Pervasız, 'terörist' bir maçtı

Ben yalancısıyım, geçen gün Uğur Meleke söyledi. Klopp’un yardımcılarından biri şöyle söylemiş: "Biz antrenmanda, defansı rakip yarı sahaya yerleşmemiş takımın attığı golü gol olarak saymıyoruz."

Ali Fikri Işık polesar@hotmail.com

56.dakikada Mane’nin asisti Keita’nın kafa vuruşu, Liverpool golü olarak tabelaya yazılmadan önce, her iki takım, sahanın her yerinde, her mevkide her pozisyonda ve her opsiyonda, "terör estirerek", birbirinin gözünü korkutmakla meşguldü. Ne Salzburg, Liverpool’dan korkup kabuğuna çekildi ne de Liverpool kabadayılığından vazgeçti.
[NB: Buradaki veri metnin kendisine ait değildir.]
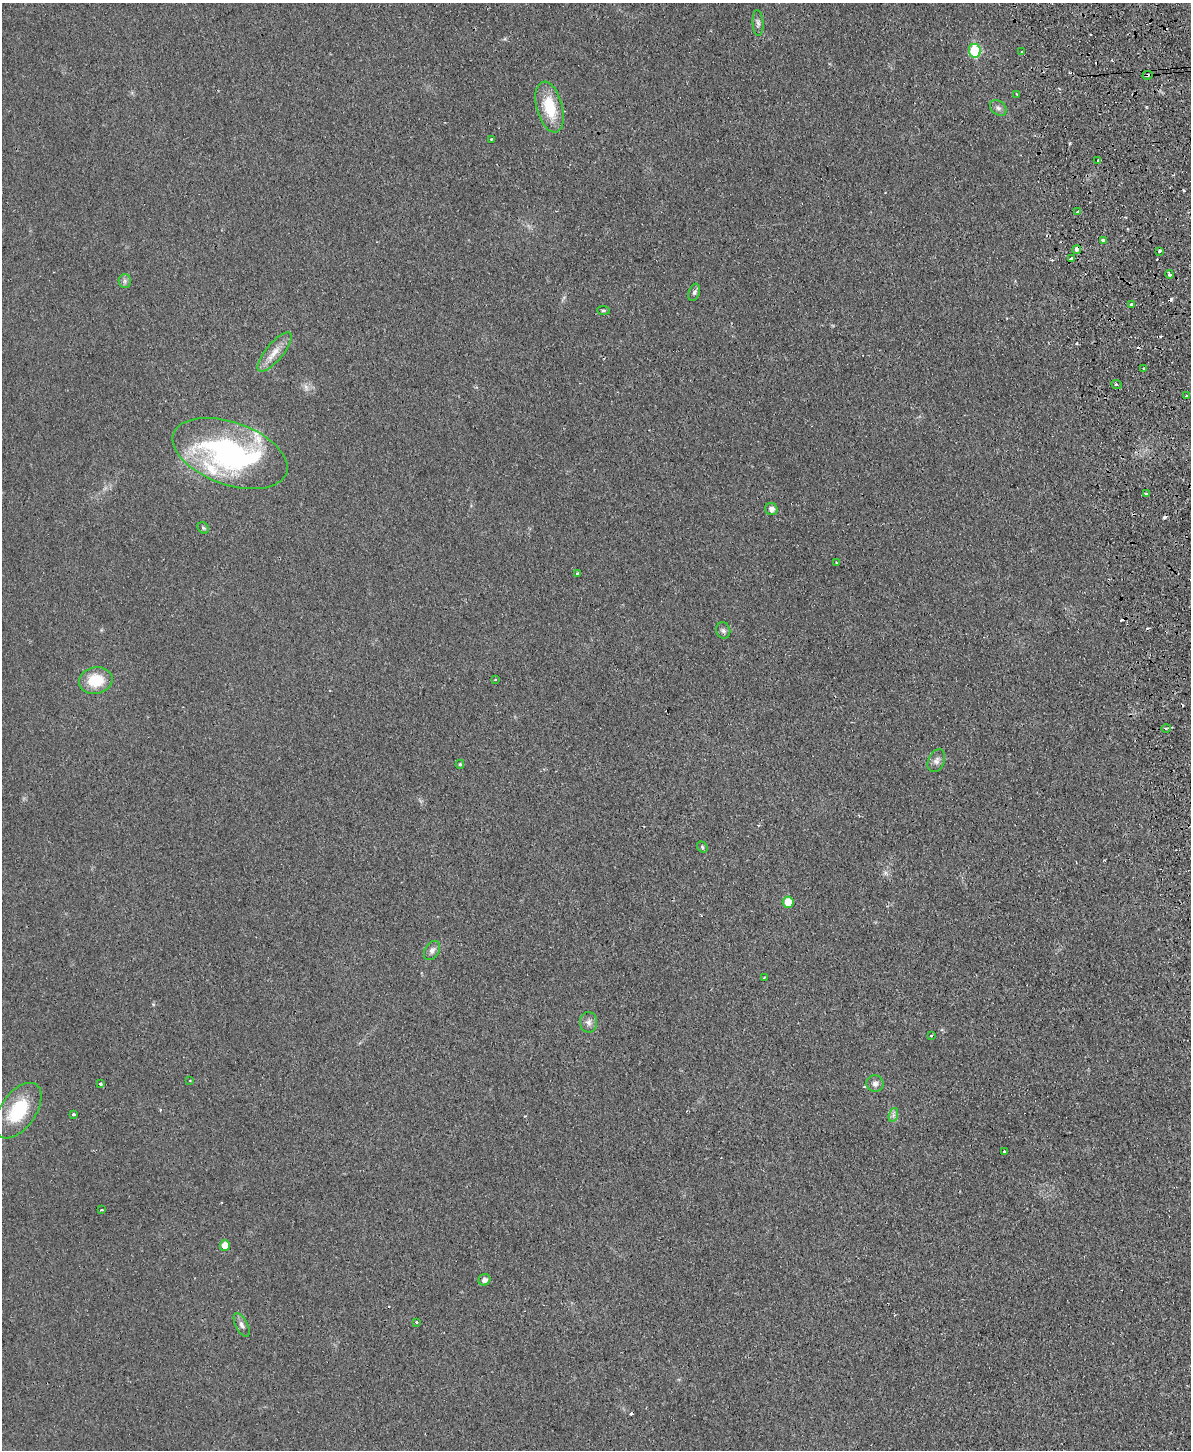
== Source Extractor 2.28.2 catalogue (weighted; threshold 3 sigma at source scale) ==
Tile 6 of 4 x 3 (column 2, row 2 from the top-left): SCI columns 1246-2434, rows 1603-3050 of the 4870 x 4758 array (HDU 1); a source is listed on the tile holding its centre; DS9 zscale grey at full resolution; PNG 1193 x 1452 px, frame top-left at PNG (2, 3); each listed source drawn as its Kron ellipse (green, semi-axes under 4 px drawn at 4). Shown black and unused: <1% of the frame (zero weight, under 2 of 3 exposures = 3% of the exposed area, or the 3 px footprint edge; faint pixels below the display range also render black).
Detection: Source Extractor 2.28.2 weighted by HDU 2 'WHT'; one run over the whole footprint, this tile lists its part. Background 0.025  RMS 0.0047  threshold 0.0213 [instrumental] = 3 sigma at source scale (4.5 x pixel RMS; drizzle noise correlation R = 1.50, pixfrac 1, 0.05/0.05 arcsec/px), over >= 5 px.
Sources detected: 70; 14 cosmic-ray / hot-pixel residue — neither listed nor drawn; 3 inside a brighter listed object's ellipse — not listed separately; the other 53 listed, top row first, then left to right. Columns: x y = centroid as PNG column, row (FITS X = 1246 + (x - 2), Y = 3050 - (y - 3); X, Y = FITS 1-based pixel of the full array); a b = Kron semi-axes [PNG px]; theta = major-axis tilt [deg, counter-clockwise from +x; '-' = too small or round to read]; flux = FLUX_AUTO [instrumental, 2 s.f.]
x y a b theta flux
758 23 13 5 -86 1.5
975 51 7 6 - 27
1022 51 3 2 - 1
1148 75 5 3 - 1.4
1017 94 3 2 - 0.33
550 107 26 13 -75 16
998 108 9 7 -42 1.6
491 139 3 2 - 0.45
1098 160 3 3 - 1.8
1077 212 4 3 - 1.1
1103 240 4 3 - 1.8
1077 249 4 4 - 2.1
1159 251 3 3 - 3.3
1071 259 4 3 - 2.9
1169 274 4 4 - 2.6
125 281 7 6 - 1.2
694 292 9 5 72 1.3
1131 305 3 3 - 2.4
603 310 6 4 -4 0.68
275 352 24 8 50 5.8
1144 368 3 2 - 0.43
1117 384 5 3 - 0.8
1186 396 3 3 - 0.87
230 453 60 31 -19 98
1146 494 3 2 - 0.55
771 509 6 6 - 2
203 528 6 5 - 0.7
836 562 3 2 - 0.37
578 574 4 3 - 1.2
723 631 8 7 - 1.4
96 680 17 13 9 14
495 680 3 2 - 0.77
1166 728 5 4 - 0.68
936 761 12 8 66 2.2
460 764 4 4 - 0.7
702 847 6 5 - 0.69
788 902 6 5 - 7
432 950 10 7 58 2
764 978 2 2 - 0.48
589 1022 10 8 -88 2.3
931 1035 3 3 - 0.61
190 1081 3 2 - 0.4
875 1083 8 8 - 2
101 1084 3 3 - 2.3
18 1111 32 17 54 23
74 1115 3 3 - 2
893 1115 7 4 72 1.1
1004 1152 3 3 - 5.4
101 1210 3 2 - 0.62
225 1245 5 5 - 4.8
484 1280 6 5 - 2
416 1322 3 3 - 1.4
242 1325 13 6 -63 2
Overlapping masked pixels (flux is a lower limit): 3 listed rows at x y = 1148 75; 1077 249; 1071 259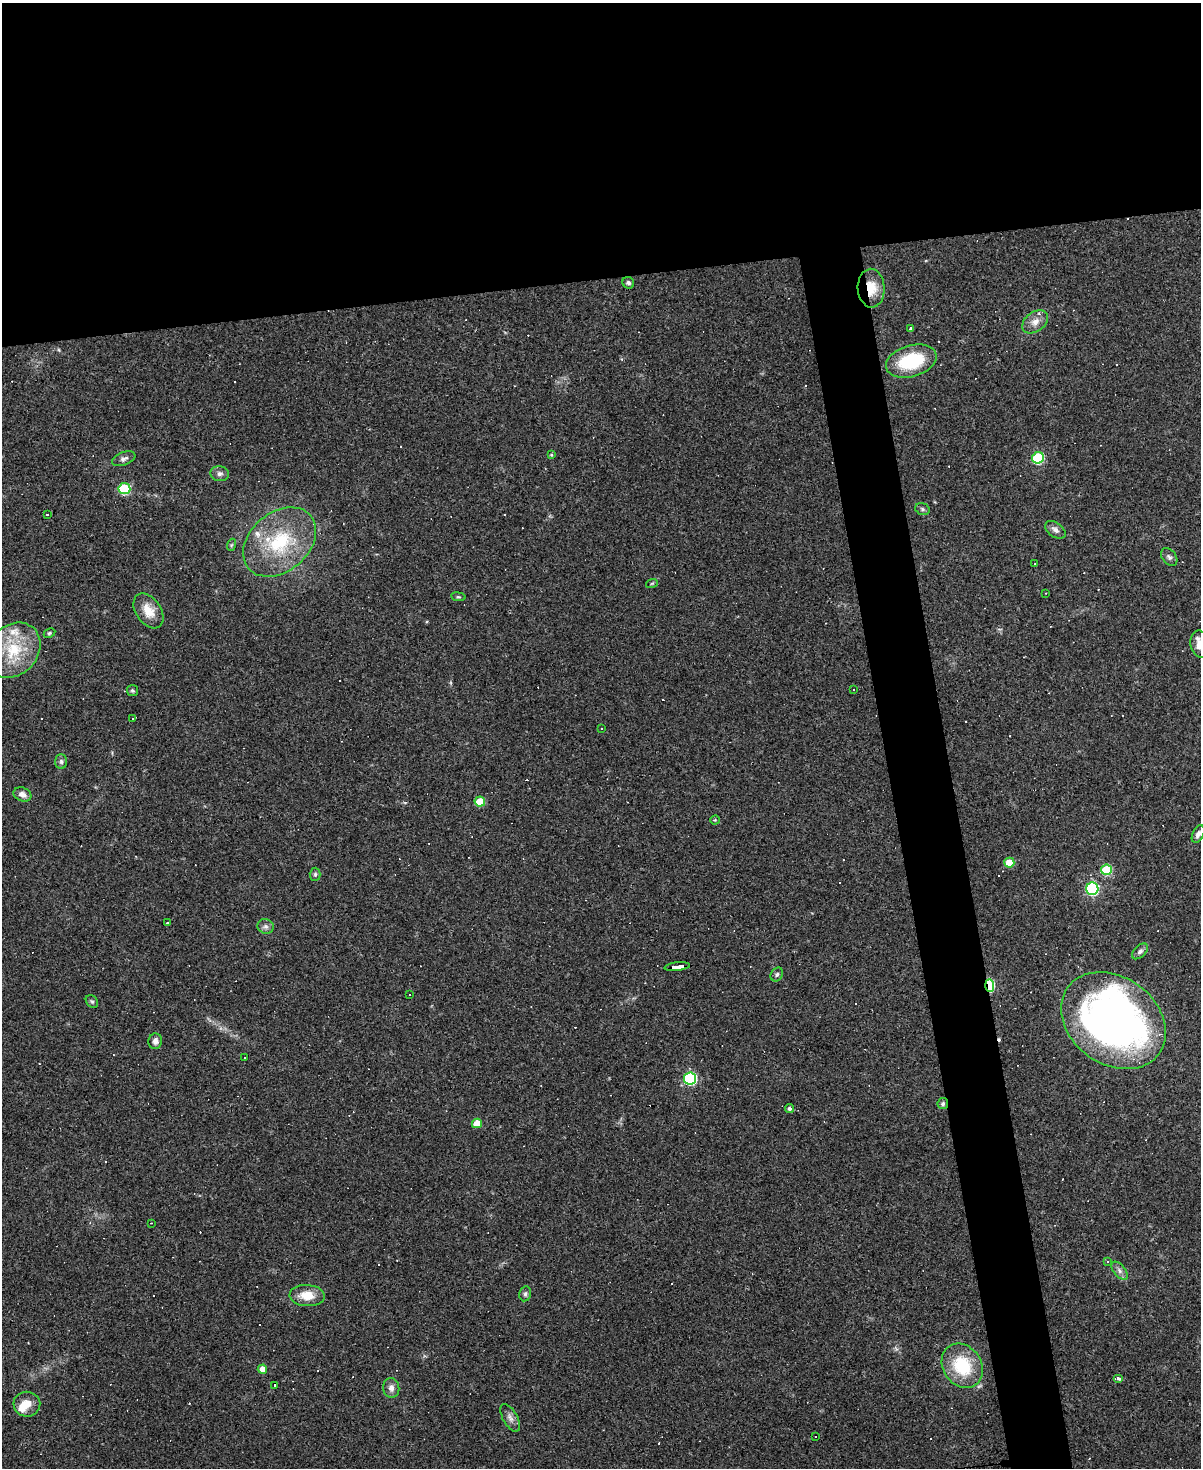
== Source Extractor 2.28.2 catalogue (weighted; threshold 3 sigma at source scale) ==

Liverpool, Klopp’un harika yeni taktiği olan koridorlar arası çapraz top dolaştırma modelinden hız kesmezken, Salzburg sanki on beş kişiyle oynuyormuş gibi, her iki koridoru üçten fazla adamla hızla kapatıyordu. İlk dokuz dakika daha dolmadan, Liverpool iki Salzburg bir yüzde yüz gol pozisyonu buluyordu.

Hiçbir bölgede hiçbir mevki de ve hiçbir pozisyonda taraflar birbirine nefes aldırmadı. Nefes almak yasaklanmıştı. Zamanla öyle mükemmel uygulanıyordu ki, hiçbir oyuncu hiçbir pozisyonda kolayca topu canının istediği gibi kontrol etme fırsatı bulamıyordu. Bölgesel baskılara "ani terör baskıları" ekleniyor ve her oyuncu adeta kendini canlı bombaya dönüştürüyordu. Aslında dinamitlenen, üç bölgeli, mevkili ve görevli eski oyun anlayışıydı.

Akışkan oyun hiçbir durumda mevki görevlerine feda edilmedi. Pozisyon içinde olan oyuncu, konumu, yeteneği ve mevkisi ne olursa olsun, pozisyonun bütün imkanlarını tüketmeden asla oyundan kopmadı.

Oyun temposu baş döndüren olağanüstü bir hızla ulaştı; öyle ki sırf bu hız yüzünden oyuncular kimi pozisyonda top kontrolü yapmakta çok zorlandılar. Ani baskılama refleksi, öyle bir ivme kazandı ki, temas etmeden ne topu kapmak mümkün hale gelebiliyordu ne de kapılan topun kontrol etme imkanı.

Bir hücum prensibi olarak, top rakip kaleye ulaşmadan her iki takımın defansı rakip yarı sahaya yerleşiyordu. Ben yalancısıyım, geçen gün Uğur Meleke söyledi. Klopp’un yardımcılarından biri şöyle söylemiş: "Biz antrenmanda, defansı rakip yarı sahaya yerleşmemiş takımın attığı golü gol olarak saymıyoruz."

Bence muhteşem bir buluş. Bütün takımı, oyunun ve pozisyonun içine sokmanın en garanti yolu. Rakip için alan daraltmanın, en efektif en işlevsel yolu. Hem pres yapma imkanı hem de direnç merkezi inşa etmenin harika yolu, Futbol oyunu, hızla kabuk değiştiriyor ve bu değişimde Klopp’un katkısı çok büyük.

İki takım da hiç oyalanmadan dikine oynadı. Ama Salzburg’un agresif oyunu Liverpool’a ilerde baskı yapma imkanı vermiyordu. Liverpool, üçüncü bölge preslerini açılış paslarıyla etkisizleştirirken, ani Salzburg atakları nedeniyle, hiç üçüncü bölgede pres yapmayı aklından geçirmedi. Skor 2-0 olduğu halde Liverpool bu riski göze alamadı.

Belki de bu taktik, Klopp’un "gegenpresing" (karşı pres) anlayışının panzehiri olur. Oyunu bu kadar hızlı ve dikine oynayacak her takım, Klopp’un presingini kırabilir.

Bu kadar hız ve bu kadar dikine oyun, futbol oyununu nesnel olarak iki bölgeli hale getiriyor. Oyunun ilerisi ve gerisi olağanüstü değer kazanıyor.